Beim Lesen und Verstehen dieser Texte steht der Betrachter eine geraume Zeit ruhig und konzentriert vor dem künstlerischen Werk. Was aus der subjektiven Trauer um den Verlust einer einzelnen Person entstanden ist, erfährt in seiner künstlerischen Objektivierung, in der Ausstellung und letztendlich in der Art der Wahrnehmung durch die Besucher eine Wandlung zur kollektiven Trauer über die Endlichkeit des Lebens schlechthin.

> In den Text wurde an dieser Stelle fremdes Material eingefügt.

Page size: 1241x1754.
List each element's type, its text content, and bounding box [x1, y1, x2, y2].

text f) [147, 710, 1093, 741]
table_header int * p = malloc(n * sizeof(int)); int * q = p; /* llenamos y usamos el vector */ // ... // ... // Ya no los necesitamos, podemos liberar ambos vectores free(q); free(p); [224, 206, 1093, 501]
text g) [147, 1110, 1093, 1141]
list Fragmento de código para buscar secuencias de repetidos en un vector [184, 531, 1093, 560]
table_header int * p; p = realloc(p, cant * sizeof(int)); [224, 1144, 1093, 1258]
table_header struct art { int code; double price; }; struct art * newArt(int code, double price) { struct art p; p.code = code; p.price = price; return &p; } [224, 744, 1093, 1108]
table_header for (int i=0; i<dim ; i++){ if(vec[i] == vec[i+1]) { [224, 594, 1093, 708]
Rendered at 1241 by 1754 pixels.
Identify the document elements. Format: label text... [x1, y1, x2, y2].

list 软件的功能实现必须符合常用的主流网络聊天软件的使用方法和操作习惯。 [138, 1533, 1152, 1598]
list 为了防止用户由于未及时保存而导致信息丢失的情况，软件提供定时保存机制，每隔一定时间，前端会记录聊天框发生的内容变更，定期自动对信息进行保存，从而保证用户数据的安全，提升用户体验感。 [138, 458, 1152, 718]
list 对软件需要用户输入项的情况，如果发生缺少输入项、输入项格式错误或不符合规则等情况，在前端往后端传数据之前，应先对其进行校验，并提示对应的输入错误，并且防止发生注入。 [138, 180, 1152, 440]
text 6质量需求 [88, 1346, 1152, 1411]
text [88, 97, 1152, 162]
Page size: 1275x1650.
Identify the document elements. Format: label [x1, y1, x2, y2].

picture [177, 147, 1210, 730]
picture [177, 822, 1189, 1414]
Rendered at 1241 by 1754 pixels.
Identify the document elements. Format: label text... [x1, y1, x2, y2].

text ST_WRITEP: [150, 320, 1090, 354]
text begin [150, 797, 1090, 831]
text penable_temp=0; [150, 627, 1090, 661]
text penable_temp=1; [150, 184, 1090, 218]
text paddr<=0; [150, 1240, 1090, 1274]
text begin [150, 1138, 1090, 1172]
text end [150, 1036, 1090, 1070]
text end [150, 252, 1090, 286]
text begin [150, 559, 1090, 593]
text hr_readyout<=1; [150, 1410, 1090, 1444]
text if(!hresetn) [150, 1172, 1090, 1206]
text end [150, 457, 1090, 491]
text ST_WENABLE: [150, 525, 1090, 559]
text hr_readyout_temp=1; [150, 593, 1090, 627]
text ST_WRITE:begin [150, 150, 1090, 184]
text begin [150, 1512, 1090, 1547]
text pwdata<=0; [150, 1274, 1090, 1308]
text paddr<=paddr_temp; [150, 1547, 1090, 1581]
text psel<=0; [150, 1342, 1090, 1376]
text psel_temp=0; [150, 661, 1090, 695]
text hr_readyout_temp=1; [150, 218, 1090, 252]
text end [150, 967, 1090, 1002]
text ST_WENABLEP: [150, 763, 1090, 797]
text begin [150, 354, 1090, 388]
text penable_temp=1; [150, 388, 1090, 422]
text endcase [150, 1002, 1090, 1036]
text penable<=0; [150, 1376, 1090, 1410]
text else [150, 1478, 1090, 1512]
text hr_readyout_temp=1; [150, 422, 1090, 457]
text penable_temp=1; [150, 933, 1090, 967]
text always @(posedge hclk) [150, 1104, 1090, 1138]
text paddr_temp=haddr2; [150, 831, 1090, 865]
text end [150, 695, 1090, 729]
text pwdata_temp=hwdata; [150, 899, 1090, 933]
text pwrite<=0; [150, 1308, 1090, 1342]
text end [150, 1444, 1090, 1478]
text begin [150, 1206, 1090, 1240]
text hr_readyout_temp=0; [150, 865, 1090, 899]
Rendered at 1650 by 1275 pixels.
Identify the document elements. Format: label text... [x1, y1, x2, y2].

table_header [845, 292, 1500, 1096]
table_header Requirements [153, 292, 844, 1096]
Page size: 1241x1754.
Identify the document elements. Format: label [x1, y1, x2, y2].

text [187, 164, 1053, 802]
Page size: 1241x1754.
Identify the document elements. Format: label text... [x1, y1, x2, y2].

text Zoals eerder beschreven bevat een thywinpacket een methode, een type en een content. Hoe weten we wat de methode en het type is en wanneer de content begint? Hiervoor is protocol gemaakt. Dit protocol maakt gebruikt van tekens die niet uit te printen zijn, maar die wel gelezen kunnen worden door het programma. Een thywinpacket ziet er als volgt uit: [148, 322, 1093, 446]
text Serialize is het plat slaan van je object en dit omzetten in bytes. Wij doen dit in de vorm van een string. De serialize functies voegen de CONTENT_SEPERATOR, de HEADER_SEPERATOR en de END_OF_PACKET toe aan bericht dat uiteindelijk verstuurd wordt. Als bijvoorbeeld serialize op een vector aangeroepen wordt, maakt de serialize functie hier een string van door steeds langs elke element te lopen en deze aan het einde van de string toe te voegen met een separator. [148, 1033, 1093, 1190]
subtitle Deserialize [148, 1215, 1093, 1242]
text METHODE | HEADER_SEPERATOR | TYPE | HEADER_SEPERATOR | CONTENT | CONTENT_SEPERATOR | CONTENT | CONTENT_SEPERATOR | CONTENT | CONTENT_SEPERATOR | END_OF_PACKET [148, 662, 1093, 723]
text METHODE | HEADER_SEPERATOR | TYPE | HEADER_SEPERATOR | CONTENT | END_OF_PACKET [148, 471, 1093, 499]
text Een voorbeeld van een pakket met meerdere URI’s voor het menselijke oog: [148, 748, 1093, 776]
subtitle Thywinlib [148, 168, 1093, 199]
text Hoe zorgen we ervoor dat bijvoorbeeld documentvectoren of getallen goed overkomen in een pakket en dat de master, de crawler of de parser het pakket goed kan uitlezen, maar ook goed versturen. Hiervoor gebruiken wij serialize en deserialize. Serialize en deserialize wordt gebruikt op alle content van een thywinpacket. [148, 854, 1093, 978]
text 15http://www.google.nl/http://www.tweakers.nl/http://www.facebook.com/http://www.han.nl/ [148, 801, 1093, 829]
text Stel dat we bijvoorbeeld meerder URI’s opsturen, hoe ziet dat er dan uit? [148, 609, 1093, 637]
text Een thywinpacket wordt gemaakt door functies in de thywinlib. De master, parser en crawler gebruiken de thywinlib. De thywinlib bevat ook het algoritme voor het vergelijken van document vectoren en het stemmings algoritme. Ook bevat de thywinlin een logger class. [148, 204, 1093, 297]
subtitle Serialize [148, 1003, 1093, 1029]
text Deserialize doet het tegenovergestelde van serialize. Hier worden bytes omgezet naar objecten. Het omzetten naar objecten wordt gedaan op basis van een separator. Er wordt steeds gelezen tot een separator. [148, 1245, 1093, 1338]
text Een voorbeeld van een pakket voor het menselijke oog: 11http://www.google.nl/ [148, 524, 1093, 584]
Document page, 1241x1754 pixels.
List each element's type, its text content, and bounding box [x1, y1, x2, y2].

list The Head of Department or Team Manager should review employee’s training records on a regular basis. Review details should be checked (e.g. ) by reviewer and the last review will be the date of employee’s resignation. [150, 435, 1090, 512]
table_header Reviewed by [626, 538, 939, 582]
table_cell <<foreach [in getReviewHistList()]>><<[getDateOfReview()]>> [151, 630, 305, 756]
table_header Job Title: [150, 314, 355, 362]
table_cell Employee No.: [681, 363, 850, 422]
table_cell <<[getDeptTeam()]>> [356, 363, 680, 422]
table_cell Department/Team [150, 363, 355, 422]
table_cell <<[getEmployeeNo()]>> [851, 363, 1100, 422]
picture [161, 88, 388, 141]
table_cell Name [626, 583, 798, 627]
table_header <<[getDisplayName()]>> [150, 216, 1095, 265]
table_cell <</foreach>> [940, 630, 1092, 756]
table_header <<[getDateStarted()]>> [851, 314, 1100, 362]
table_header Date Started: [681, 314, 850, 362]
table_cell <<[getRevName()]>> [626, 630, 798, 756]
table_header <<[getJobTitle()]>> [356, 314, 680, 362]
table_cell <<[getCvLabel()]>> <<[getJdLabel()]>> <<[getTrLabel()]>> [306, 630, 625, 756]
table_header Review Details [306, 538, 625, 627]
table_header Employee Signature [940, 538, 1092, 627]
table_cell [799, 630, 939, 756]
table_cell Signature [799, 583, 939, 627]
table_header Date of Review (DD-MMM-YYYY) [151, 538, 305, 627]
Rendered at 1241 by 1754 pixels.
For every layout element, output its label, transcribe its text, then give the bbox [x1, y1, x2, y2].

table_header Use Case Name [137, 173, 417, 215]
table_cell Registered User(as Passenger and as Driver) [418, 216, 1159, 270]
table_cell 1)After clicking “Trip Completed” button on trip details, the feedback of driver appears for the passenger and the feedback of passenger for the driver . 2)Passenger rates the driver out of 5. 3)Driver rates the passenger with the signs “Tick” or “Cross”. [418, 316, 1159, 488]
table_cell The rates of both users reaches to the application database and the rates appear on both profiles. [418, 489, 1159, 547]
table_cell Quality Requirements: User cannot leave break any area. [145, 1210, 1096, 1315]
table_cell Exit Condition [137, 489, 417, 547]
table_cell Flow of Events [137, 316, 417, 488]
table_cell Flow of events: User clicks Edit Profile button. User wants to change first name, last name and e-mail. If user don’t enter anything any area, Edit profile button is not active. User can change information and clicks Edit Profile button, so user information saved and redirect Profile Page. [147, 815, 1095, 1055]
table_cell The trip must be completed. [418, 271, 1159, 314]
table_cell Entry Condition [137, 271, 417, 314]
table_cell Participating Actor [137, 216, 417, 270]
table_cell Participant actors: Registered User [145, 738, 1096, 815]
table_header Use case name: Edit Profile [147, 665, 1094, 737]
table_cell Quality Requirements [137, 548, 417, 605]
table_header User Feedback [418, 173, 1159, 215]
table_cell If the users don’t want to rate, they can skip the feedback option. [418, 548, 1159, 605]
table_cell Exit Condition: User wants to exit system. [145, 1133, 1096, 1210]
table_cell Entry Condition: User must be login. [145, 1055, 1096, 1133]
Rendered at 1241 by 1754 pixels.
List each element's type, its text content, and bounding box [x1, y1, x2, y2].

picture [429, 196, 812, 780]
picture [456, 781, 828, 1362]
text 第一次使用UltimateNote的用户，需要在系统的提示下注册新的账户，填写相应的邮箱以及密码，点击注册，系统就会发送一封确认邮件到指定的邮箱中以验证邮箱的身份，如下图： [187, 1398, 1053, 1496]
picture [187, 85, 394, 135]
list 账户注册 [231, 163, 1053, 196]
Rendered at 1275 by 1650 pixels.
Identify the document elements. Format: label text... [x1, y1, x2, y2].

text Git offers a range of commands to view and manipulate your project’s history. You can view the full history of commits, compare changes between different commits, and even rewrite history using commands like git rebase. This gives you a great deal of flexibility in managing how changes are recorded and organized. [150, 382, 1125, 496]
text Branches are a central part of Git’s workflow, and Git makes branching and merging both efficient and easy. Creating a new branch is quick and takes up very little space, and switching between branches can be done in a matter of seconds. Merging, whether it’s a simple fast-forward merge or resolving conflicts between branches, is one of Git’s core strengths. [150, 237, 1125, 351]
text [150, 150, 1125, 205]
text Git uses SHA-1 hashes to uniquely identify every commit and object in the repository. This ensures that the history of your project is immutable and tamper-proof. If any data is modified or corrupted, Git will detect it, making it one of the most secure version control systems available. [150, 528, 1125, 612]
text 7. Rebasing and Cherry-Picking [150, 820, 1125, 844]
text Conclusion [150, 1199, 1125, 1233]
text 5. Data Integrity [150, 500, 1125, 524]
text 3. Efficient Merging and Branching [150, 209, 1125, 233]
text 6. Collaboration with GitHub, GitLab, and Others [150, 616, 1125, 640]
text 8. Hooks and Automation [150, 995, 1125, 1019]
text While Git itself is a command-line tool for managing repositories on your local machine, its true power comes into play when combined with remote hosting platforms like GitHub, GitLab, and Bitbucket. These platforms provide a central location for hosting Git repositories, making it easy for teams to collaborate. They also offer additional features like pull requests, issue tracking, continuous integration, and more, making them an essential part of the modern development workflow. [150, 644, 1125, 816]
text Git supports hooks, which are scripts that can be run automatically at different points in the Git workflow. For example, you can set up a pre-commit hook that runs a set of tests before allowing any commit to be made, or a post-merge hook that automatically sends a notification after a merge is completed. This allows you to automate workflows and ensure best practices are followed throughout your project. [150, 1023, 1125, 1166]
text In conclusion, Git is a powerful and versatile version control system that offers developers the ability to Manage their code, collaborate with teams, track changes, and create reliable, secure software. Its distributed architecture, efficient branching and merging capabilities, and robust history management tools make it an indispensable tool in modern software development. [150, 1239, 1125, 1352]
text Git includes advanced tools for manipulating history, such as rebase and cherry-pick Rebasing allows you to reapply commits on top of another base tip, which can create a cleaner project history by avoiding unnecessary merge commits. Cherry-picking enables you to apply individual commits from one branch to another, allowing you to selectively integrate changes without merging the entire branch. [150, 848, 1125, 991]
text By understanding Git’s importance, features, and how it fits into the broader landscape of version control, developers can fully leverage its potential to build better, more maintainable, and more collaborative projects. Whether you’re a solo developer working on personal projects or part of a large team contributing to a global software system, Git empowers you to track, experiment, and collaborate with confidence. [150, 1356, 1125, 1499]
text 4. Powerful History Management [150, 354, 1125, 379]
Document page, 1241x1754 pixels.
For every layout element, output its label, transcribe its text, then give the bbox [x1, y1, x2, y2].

Barbara Schimmels Schaffen ist nur schwer einer künstlerischen Gattung zu­zuordnen. Sie benutzt Farbe für ihre Trauergewänder, bemalt Bahr‑ und Totentücher, aber sie ist nicht alleine Malerin. Sie entwickelt und moduliert Skulpturen, aber sie ist keine reine Bildhauerin. Sie baut Objekte, dennoch ist sie nicht Objektkünstlerin. Sie ist eine Künstlerin, die auf vielen Kommunikationskanälen sendet und empfängt, aber innerhalb der tradierten künstlerischen Gattungen kann sie keine eindeutige Heimstatt finden. Gerade dieser mühevolle Weg zwischen den fest umrissenenen Begriffen versetzt sie in die Lage, Themen, die wegen ihrer starken emotionalen Wirkung aus der Öffentlichkeit verdrängt werden, mit neuen Sichtweisen und unter Zulassung der Reibungen, die sie beim Betrachter hervorruft, künstlerisch unvoreingenommen zu verarbeiten. Wer sich mit ihrem Werk offen auseinandersetzt, wird die heilende und mildernde Kraft, die ihren Arbeiten innewohnt, empfinden.